Are you a single parent? My dh use to do bedtime so I could have a break/ early night. And we each had a lie in on a weekend

rainyrainywinter · 07/12/2025 17:02

firstofallimadelight · 07/12/2025 16:36

Are you a single parent? My dh use to do bedtime so I could have a break/ early night. And we each had a lie in on a weekend

My lie ins are punctuated with screams, running in and out of the bedroom, wails for mummmmmmy and more screams. About as relaxing as your last meal before execution Confused

ample290 · 07/12/2025 17:14

TBF if you'd stuck with just the 6 year old things would be a lot easier right now! But juggling a 6 year old with a one year old is always going to be tough, at least you don't have 2 under 3! It's quite a tricky age gap but things will definitely get easier at some point....

Hillarious · 07/12/2025 17:17

Just live for now and enjoy where you’re at.
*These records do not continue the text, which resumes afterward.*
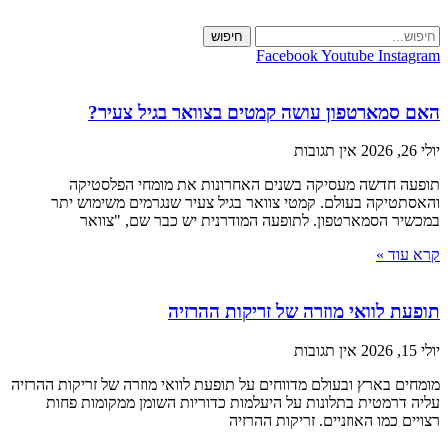
Skip
to
חיפוש
content
Facebook
Youtube
Instagram
האם סמארטפון עושה קמטים בצוואר בגיל צעיר?
יולי 26, 2026
אין תגובות
תופעה חדשה מעסיקה בשנים האחרונות את מומחי הפלסטיקה
והאסתטיקה בעולם. קמטי צוואר בגיל צעיר שנגרמים משימוש יתר
במכשיר הסמארטפון. לתופעה המודרנית יש כבר שם, "צוואר
קרא עוד »
תופעת לוואי מוזרה של זריקות ההרזיה
יולי 15, 2026
אין תגובות
מומחים בארץ ובעולם מדווחים על תופעת לוואי מוזרה של זריקות ההרזיה
עליה דרמטית בתלונות על היעלמות כדוריות השומן ממקומות פחות
רצויים כמו האוזניים. זריקות ההרזיה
Yes, you’ll get past the stage of sleep deprivation and you’ll get some free time back, but once you become a parent you’re never free of worry about your kids, and a different set of issues will sometimes give you sleepless nights. I can relate to how you feel, having had three under the age of four, but experience tells me that the issues you’re having today are much more easily dealt with than those that might be waiting for you further down the line. A lot of good times lie ahead too.